Bangkok, la ville de la souffrance physique et psychique. Le rouge, couleur du sang, couleur de la beauté horrifique, couleur du cauchemar, couleur de l'impuissance. Voici Only God Forgives.
Le film n'a certes pas la majestueuse théâtralité de Bronson ni la fascinante perfection de Drive, mais n'en reste pas moins captivant.
Only God Forgives est un pur cinéma de la sensation. Il y a un sentiment d'oppression dans son silence, un sentiment de perte effrayante dans la grandeur et la noirceur de ses décors. Mais au-delà du traitement visuel, ses décors sont la représentation métaphorique à la fois de la frontière et du rapprochement entre le cauchemar, le fantasme sexuel et le réel. Comme si l'hallucination, l'horreur et la folie avaient le regard partout et étaient prêtes à aspirer le spectateur à tout moment.
Cela semble si imprévisible et incontrôlable que le personnage de Julian (interprété par un Ryan Gosling d'une splendide noirceur) est totalement impuissant. Nicolas Winding Refn lui fait tomber sur la tête un véritable défouloir contre lequel il ne semble même plus réagir :
- Relation amour/haine avec sa mère
La mère, une dirigeante sans pitié d'affaires criminelles qui n'hésite pas à dénigrer voire humilier son fils mais qui à l'image d'une Lady MacBeth cherchera inlassablement à laver, à cacher les tâches de sang sur ses mains en déplorant les meurtres commis par sa propre initiative.

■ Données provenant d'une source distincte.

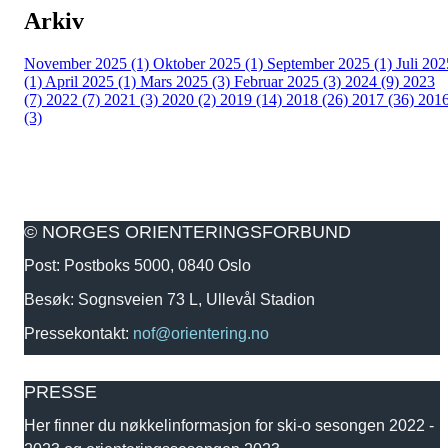
Arkiv
November 2025 (1)
Oktober 2025 (1)
September 2025 (1)
Juli 202
(1)
April 2025 (1)
Mars 2025 (3)
Februar 2025 (3)
2024 (9)
2023
(7)
2022 (7)
2021 (3)
2020 (2)
2019 (14)
2018 (26)
2017 (36)
201
(3)
© NORGES ORIENTERINGSFORBUND
Post: Postboks 5000, 0840 Oslo
Besøk: Sognsveien 73 L, Ullevål Stadion
Pressekontakt:
nof@orientering.no
PRESSE
Her finner du nøkkelinformasjon for ski-o sesongen 2022 -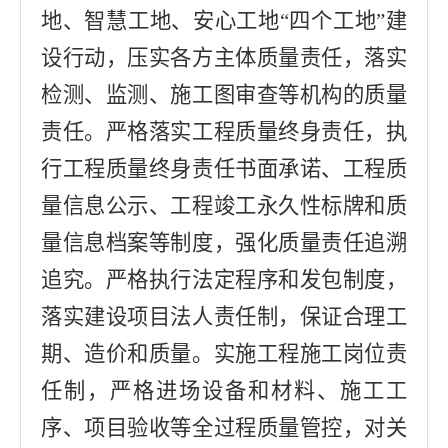
地、智慧工地、安心工地
“
四个工地
”
建
设行动，压实各方主体质量责任，落实
检测、监测、施工图审查等机构的质量
责任。严格落实工程质量终身责任，执
行工程质量终身责任书面承诺、工程质
量信息公示、工程竣工永久性标牌和质
量信息档案等制度，强化质量责任追溯
追究。严格执行法定程序和发包制度，
落实建设项目法人责任制，保证合理工
期、造价和质量。实施工程施工岗位责
任制，严格进场设备和材料、施工工
序、项目验收等全过程质量管控，对关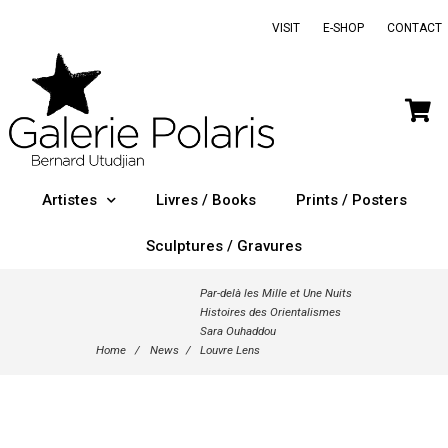
VISIT
E-SHOP
CONTACT
Artistes
Livres / Books
Prints / Posters
Sculptures / Gravures
Par-delà les Mille et Une Nuits
Histoires des Orientalismes
Sara Ouhaddou
Home
/
News
/
Louvre Lens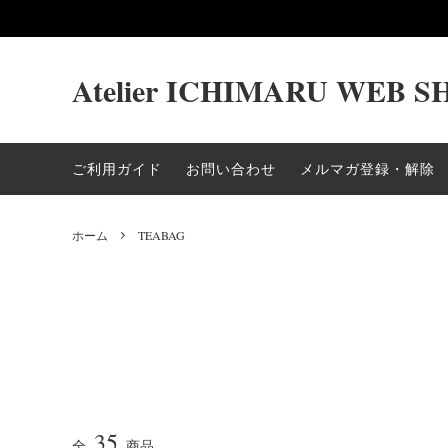
Atelier ICHIMARU WEB S
紅茶
TEABAG
緑茶
ギフト
ご利用ガイド
お問い合わせ
メルマガ登録・解除
茶器
ギフト〜6000yen
ギフト〜8
ホーム
TEABAG
35
全
商品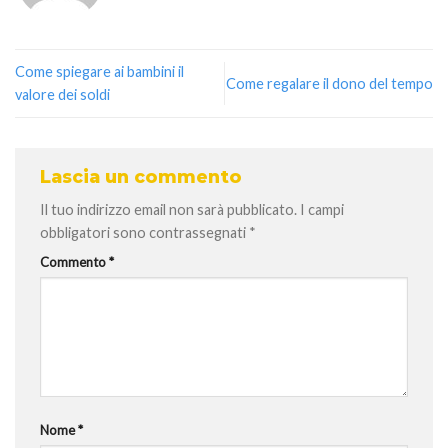
Come spiegare ai bambini il
Come regalare il dono del tempo
valore dei soldi
Lascia un commento
Il tuo indirizzo email non sarà pubblicato.
I campi
obbligatori sono contrassegnati
*
Commento
*
Nome
*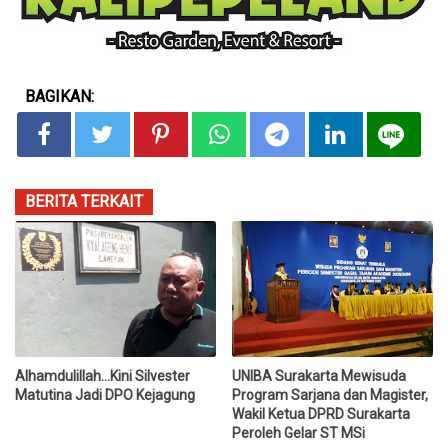
BAGIKAN:
BERITA TERKAIT
Alhamdulillah...Kini Silvester
UNIBA Surakarta Mewisuda
Matutina Jadi DPO Kejagung
Program Sarjana dan Magister,
Wakil Ketua DPRD Surakarta
Peroleh Gelar ST MSi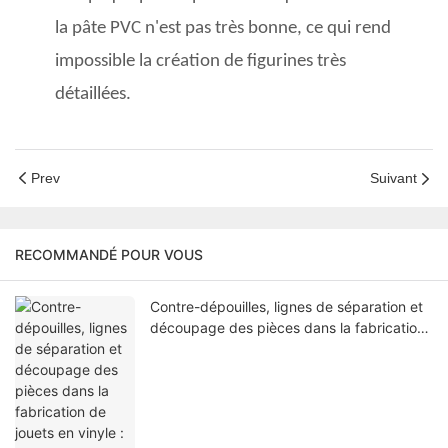
la pâte PVC n'est pas très bonne, ce qui rend
impossible la création de figurines très
détaillées.
Prev
Suivant
RECOMMANDÉ POUR VOUS
Contre-dépouilles, lignes de séparation et
découpage des pièces dans la fabrication
de jouets en vinyle : pourquoi votre usine
exige des modifications de conception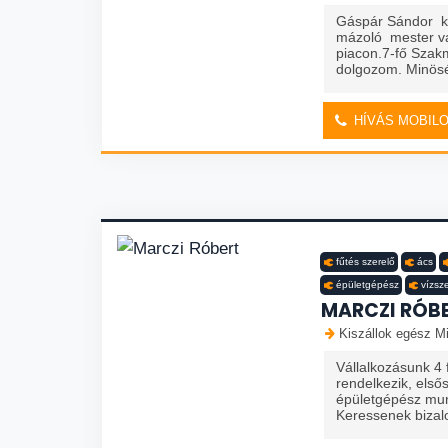
Gáspár Sándor k
mázoló mester va
piacon.7-fő Szak
dolgozom. Minösé
HÍVÁS MOBIL
fűtés szerelő
ács
épületgépész
vízsz
MARCZI RÓB
Kiszállok egész Mi
Vállalkozásunk 4 f
rendelkezik, első
épületgépész munk
Keressenek biza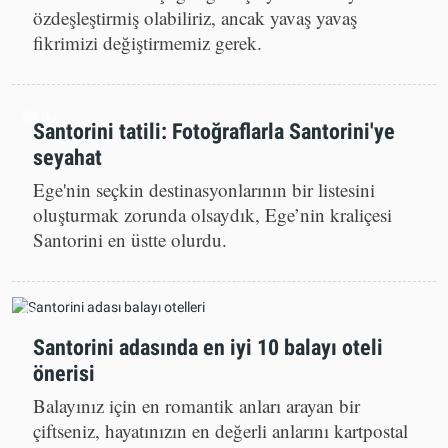
Yunan adalarını çılgın güneşli yaz tatilleriyle
özdeşleştirmiş olabiliriz, ancak yavaş yavaş
fikrimizi değiştirmemiz gerek.
Santorini tatili: Fotoğraflarla Santorini'ye
seyahat
Ege'nin seçkin destinasyonlarının bir listesini
oluşturmak zorunda olsaydık, Ege’nin kraliçesi
Santorini en üstte olurdu.
Santorini adasında en iyi 10 balayı oteli
önerisi
Balayınız için en romantik anları arayan bir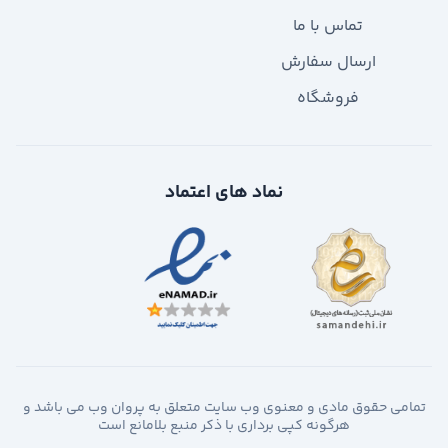
تماس با ما
ارسال سفارش
فروشگاه
نماد های اعتماد
تمامی حقوق مادی و معنوی وب سایت متعلق به پروان وب می باشد و
هرگونه کپی برداری با ذکر منبع بلامانع است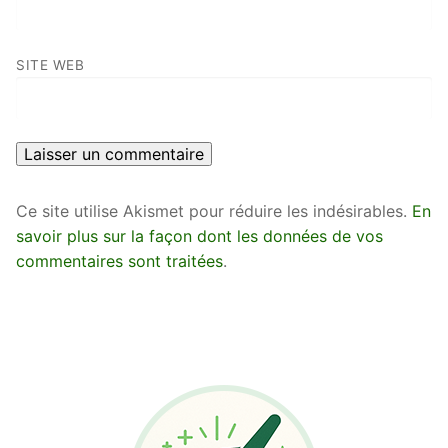
SITE WEB
Ce site utilise Akismet pour réduire les indésirables.
En
savoir plus sur la façon dont les données de vos
commentaires sont traitées
.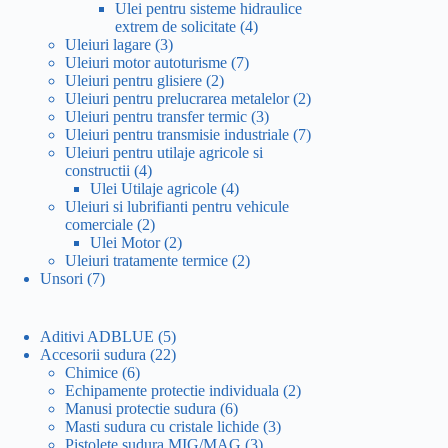
produse
Ulei pentru sisteme hidraulice
4
extrem de solicitate
4
3
produse
Uleiuri lagare
3
produse
7
Uleiuri motor autoturisme
7
2
produse
Uleiuri pentru glisiere
2
produse
2
Uleiuri pentru prelucrarea metalelor
2
3
produse
Uleiuri pentru transfer termic
3
produse
7
Uleiuri pentru transmisie industriale
7
produse
Uleiuri pentru utilaje agricole si
4
constructii
4
produse
4
Ulei Utilaje agricole
4
produse
Uleiuri si lubrifianti pentru vehicule
2
comerciale
2
produse
2
Ulei Motor
2
produse
2
Uleiuri tratamente termice
2
7
produse
Unsori
7
produse
5
Aditivi ADBLUE
5
produse
22
Accesorii sudura
22
6
de
Chimice
6
produse
produse
2
Echipamente protectie individuala
2
6
produse
Manusi protectie sudura
6
produse
3
Masti sudura cu cristale lichide
3
3
produse
Pistolete sudura MIG/MAG
3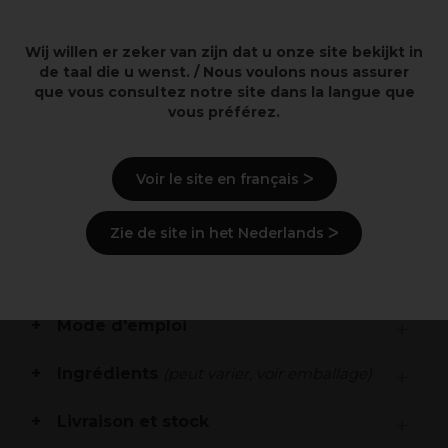
Wij willen er zeker van zijn dat u onze site bekijkt in
de taal die u wenst. / Nous voulons nous assurer
que vous consultez notre site dans la langue que
Points clés
vous préférez.
Shampoing Nettoyant après-soleil
Voir le site en français ᐳ
à la provitamine B5
Pour une utilisation avant pendant et après
l'exposition au soleil
Zie de site in het Nederlands ᐳ
Description
Mode d'emploi
Ingrédients
(peut varier, voir emballage)
Livraison et stock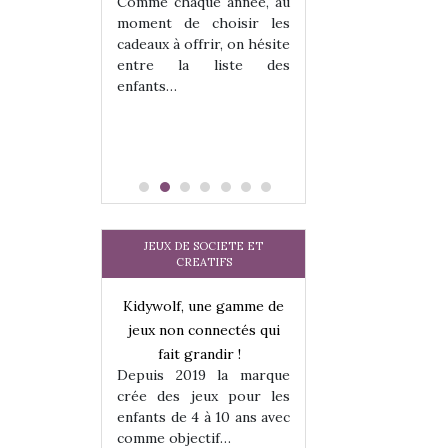
 jeu !
les enfants ?
Comme chaque année, au
our la glisse
Quelle que soit l
moment de choisir les
sel, et même
sous laquel
cadeaux à offrir, on hésite
tits peuvent
matérialise le tipi 
entre la liste des
 s’y initier.
tissu, plastique…)
enfants…
te…
petite tente posé
JEUX DE SOCIETE ET
CREATIFS
une gamme de
Kidywolf, une gamme de
Kidywolf, une ga
onnectés qui
jeux non connectés qui
jeux non connecté
randir !
fait grandir !
fait grandir 
9 la marque
Depuis 2019 la marque
Depuis 2019 la 
eux pour les
crée des jeux pour les
crée des jeux po
 à 10 ans avec
enfants de 4 à 10 ans avec
enfants de 4 à 10 a
tif…
comme objectif…
comme objectif…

Avec un cadre très concentré sur les mains - liées, coupées, baignées dans le sang - Julian semble, dans le profond désespoir de son impuissance, se questionner constamment sur le caractère temporaire et dénué de l'existence elle-même (à l'image du héros Shakespearien MacBeth). Ce sont ses mains qui semble accueillir ouvertement l'ange de la mort - représenté sous la forme d'un héros à sabre sanguinaire et impassible - comme si Julian recherchait la rédemption afin de trouver une complaisance dans une forme de vie autre que la réalité, trouver sa complaisance dans le franchissement de cette barrière du décor qui forme cette séparation avec le rêve.
Julian est un héros déchu d'avance, à la différence de Chang qui serait le véritable maître décisionnel de la vie, une forme de dieu.
Un dieu accordant le pardon par la souffrance et la mort.